The 'speed-dating for creatives’ format has been very successful, and this unique approach enables everyone to see as many people as possible. 
Thankfully, the Creative Heads get as much out of the sessions as the students do, therefore, I don’t see that changing.

However, as the type of industry creative changes, I would always be on the lookout for the right Creative Heads to keep up with that change and inspire the next generation. So, whatever happens, our mix of CDs, digital specialists, designers, consultants, film makers, photographers and illustrators will always reflect the latest trends or evolution.

I would like to see more agencies and individuals offering the students a placement or job if there’s an opportunity in their companies. And I’d encourage even more companies to build stronger links by setting briefs and visiting or lecturing at NUA as some Creative Heads have kindly done in the past.

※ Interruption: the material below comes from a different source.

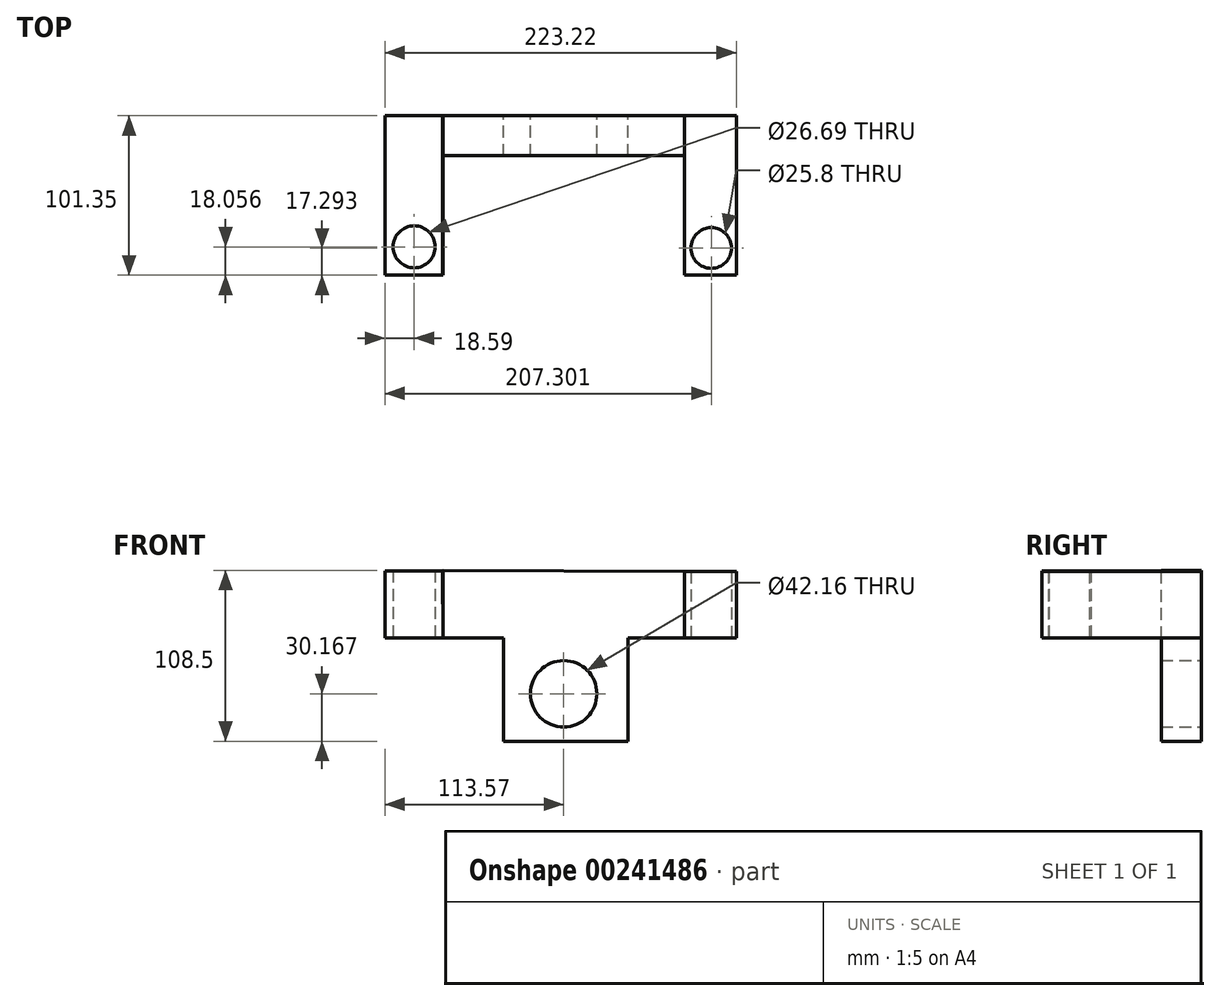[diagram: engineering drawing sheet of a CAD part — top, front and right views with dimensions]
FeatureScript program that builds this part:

We must do something about design and creative education in schools for the 14-to-18-year old age group so it would be great to design a robust ‘learning and critiquing event’ for those youngsters to encourage them to join the creative industries or at least teach them to think and solve challenges creatively.


What piece of advice would you give yourself as a young designer now stepping out into the world?

Getting your first job can be challenging so put the feelers out as soon as possible and cast your net wide when looking for your first role, preferably many months before you leave Uni/college.

There are many ways to start your career in the creative and marketing industry. Don’t just look at the big and established agencies. Consider start-ups, two-person consultancies, in-house or client-side creative departments, just to name a few.

Wherever you start, just ensure that you’re constantly learning and always studying the best work to keep inspired and abreast of what’s happening in the industry so you’re always alert to any new opportunities that may arise.